Doherty missed an opportunity to run out Trott on 6, when his throw from square leg flew a metre wide of the stumps. Trott had enjoyed a direct hit from an almost identical position on the first morning to remove Simon Katich, which sparked Australia's top-order collapse. The side-on chance for Doherty was tough, but Michael Hussey had no such excuse.
Trott was on 10 when his edge flew low to gully, where Hussey dropped a catch he would normally have swallowed. Australian shoulders slumped, and it allowed Trott and Cook to build a 173-run stand that should have ended a fraction earlier, when Brad Haddin dropped a reasonably simple chance down leg side off Harris when Trott was on 76.
The runs had been flowing freely earlier in the day, when Australia's fast men fed Trott's leg-side habit with alarming generosity. Trott was in a positive frame of mind, fresh from his century at the Gabba, and he drove and flicked boundaries through the on-side with ease.
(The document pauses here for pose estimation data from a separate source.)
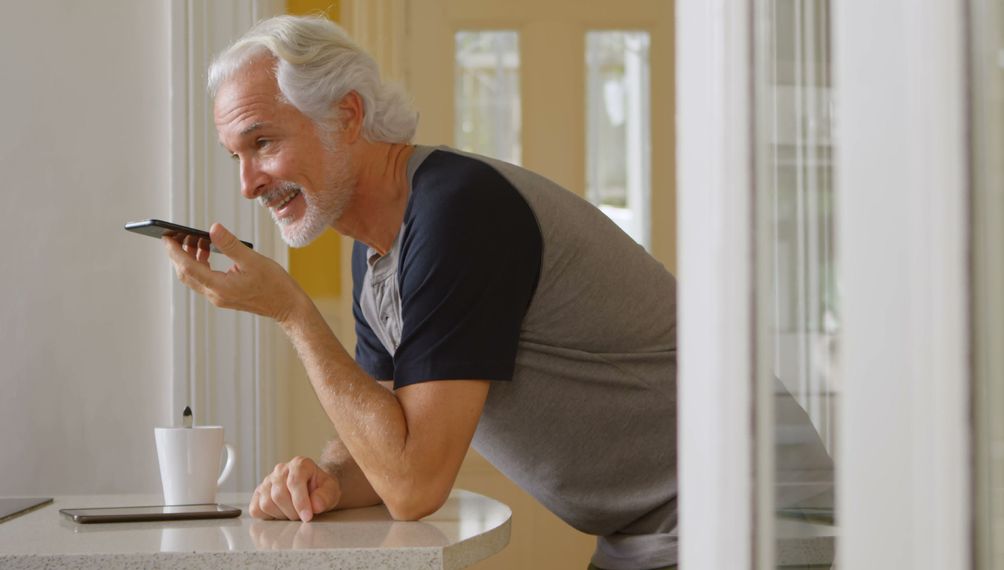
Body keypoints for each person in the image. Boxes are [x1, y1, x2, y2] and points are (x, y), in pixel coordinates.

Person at [164, 15, 677, 570]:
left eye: (262, 142)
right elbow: (385, 444)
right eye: (235, 156)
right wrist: (329, 481)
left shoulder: (458, 214)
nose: (248, 184)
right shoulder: (379, 246)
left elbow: (412, 485)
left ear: (347, 114)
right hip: (648, 537)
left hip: (743, 509)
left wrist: (291, 311)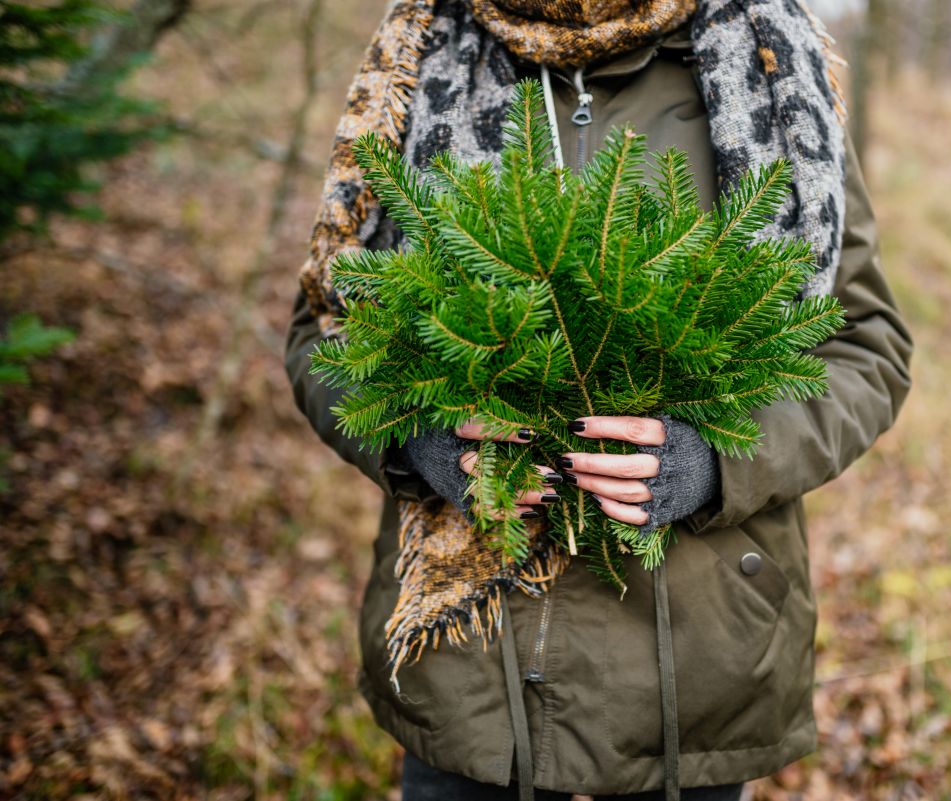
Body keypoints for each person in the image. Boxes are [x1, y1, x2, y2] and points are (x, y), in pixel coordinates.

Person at [284, 1, 913, 799]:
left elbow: (866, 346)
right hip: (472, 661)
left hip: (696, 657)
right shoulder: (423, 55)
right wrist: (412, 435)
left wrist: (718, 459)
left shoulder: (768, 65)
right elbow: (323, 325)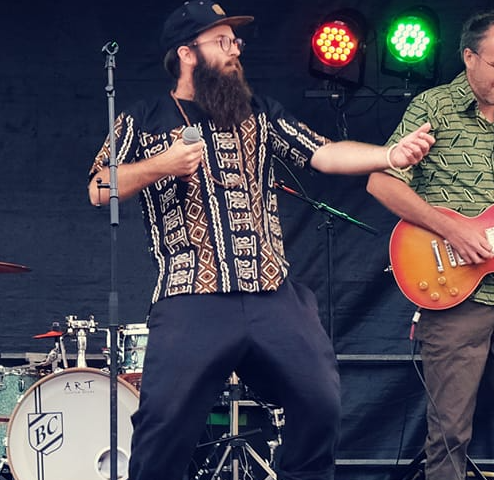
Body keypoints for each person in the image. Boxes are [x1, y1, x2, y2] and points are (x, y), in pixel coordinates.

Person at [86, 2, 435, 479]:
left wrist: (389, 154)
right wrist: (160, 165)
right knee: (164, 426)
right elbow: (99, 188)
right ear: (187, 53)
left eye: (236, 42)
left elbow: (325, 153)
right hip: (192, 298)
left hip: (272, 292)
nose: (235, 51)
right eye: (223, 42)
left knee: (320, 401)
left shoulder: (258, 113)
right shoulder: (141, 119)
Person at [365, 11, 494, 480]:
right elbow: (381, 183)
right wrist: (452, 229)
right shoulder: (431, 108)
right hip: (454, 291)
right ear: (469, 57)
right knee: (450, 432)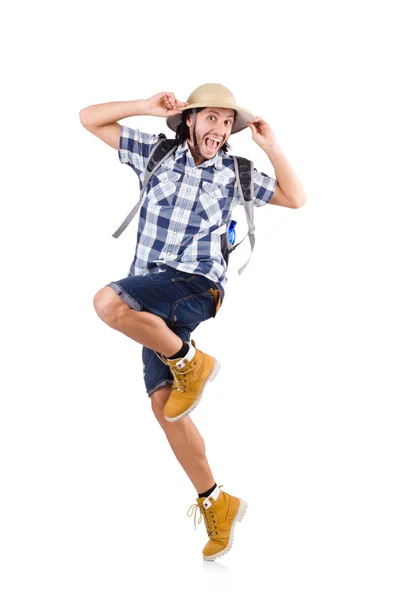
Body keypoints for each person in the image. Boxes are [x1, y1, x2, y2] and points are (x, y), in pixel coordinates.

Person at [79, 83, 307, 561]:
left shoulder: (237, 172)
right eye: (212, 119)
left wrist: (269, 145)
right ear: (191, 120)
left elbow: (295, 197)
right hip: (150, 295)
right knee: (166, 408)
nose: (220, 130)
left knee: (107, 303)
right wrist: (143, 107)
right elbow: (89, 118)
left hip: (197, 286)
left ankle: (190, 361)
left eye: (228, 123)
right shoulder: (157, 155)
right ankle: (215, 502)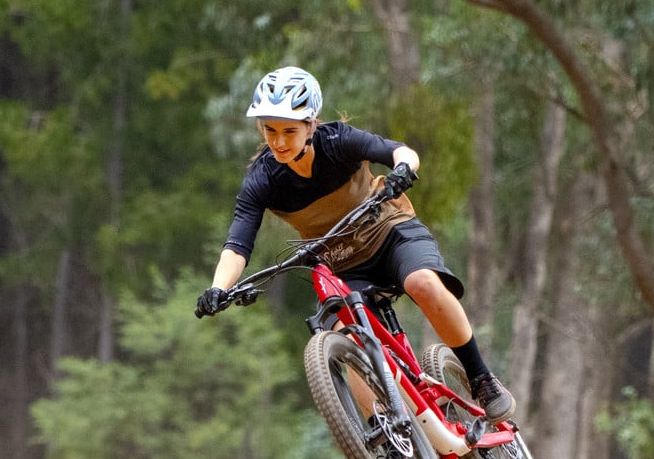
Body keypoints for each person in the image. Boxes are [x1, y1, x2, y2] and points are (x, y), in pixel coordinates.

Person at [196, 65, 515, 422]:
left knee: (422, 282)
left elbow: (400, 151)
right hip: (340, 264)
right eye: (270, 130)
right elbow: (238, 243)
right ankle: (387, 433)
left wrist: (403, 170)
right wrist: (217, 289)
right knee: (348, 335)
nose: (279, 141)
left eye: (289, 131)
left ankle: (481, 378)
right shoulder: (262, 180)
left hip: (390, 232)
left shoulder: (339, 142)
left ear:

During the middle of the first session England were moving at a limited-overs run-rate, adding 44 in a six-over period that sapped much of the positive vibe they'd enjoyed by removing Andrew Strauss in the first over.
In his first over of an Ashes Test, Doug Bollinger attacked the top of off stump and Strauss was bowled not offering a shot. It was the high-point of Australia's day, and it came from the third ball of the morning.